Non passarono però neppure dieci giorni, è il 12 settembre, che per ordine di Adolf Hitler alcune SS e l’ex ufficiale Otto Skorzeny diedero il via a quella che in codice fu chiamata “Operazione Quercia”, Fall Eiche in tedesco, e che portò alla liberazione del Duce. Un autentico blitz portato a termine a oltre 2 mila metri di altitudine proprio sotto lo sperone del Gran Sasso.

Ancora oggi, confermano i figli, Massimo, primo dei quattro, titolare dell’azienda agraria a San Donino, Maria Teresa, Maria Francesca e Luca che segue le orme del babbo e del fratello maggiore con il quale tuttora lavora nella azienda agraria, il suo racconto è lucido e ricco di aneddoti: «I nostri genitori – hanno dichiarato – ci hanno insegnato con il loro esempio l’onestà l’ accoglienza, la disponibilità e la dignità. La mamma è mancata 10 anni fa ,avrebbe festeggiato con il babbo il traguardo dei cento anni».

Finita la guerra Ferdinando riesce a conseguire il diploma di perito agrario.
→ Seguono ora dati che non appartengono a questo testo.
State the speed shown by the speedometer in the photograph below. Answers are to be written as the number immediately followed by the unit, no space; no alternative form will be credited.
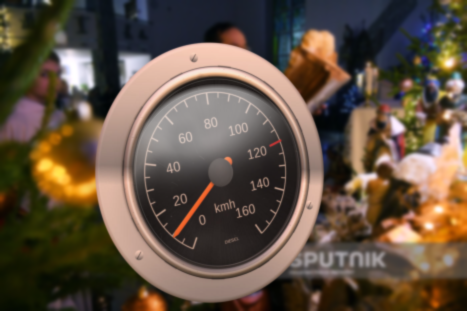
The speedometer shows 10km/h
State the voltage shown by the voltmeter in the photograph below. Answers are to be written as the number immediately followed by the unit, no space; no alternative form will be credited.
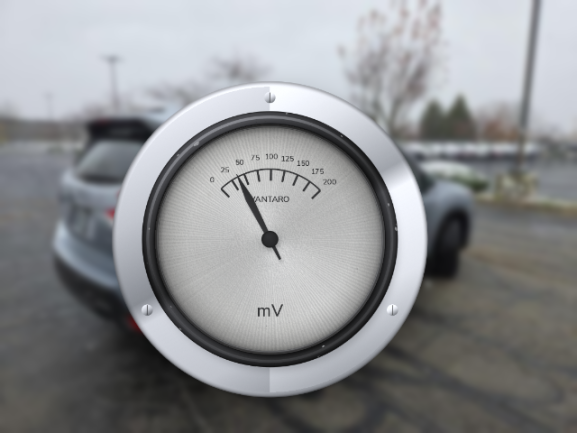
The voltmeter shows 37.5mV
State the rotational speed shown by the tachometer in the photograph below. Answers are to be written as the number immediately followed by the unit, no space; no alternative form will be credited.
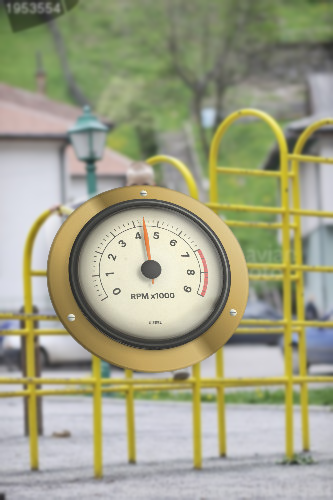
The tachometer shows 4400rpm
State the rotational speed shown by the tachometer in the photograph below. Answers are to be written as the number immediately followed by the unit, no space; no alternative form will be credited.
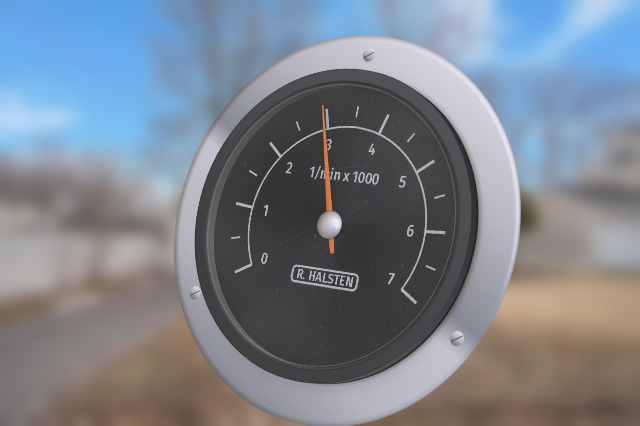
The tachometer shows 3000rpm
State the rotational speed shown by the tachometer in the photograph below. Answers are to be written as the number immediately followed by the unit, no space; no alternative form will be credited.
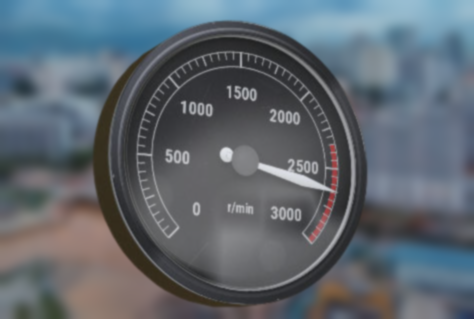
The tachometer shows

Inizia la sua attività lavorativa presso varie aziende agricole del perugino. Nel ‘ 50  si trasferisce in Alta Valle del Tevere insieme alla moglie Adiana (“la maestra di Riosecco”) dove a Città di Castello crea una azienda agricola specializzata nella tabacchicoltura. Termina la sua attività lavorativa presso la Comunità Montana della città. Oggi vive a San Donino con la sua numerosa famiglia, quattro figli, nove nipoti e sette pronipoti, godendosi l’ombra della quercia centenaria da lui curata con amore.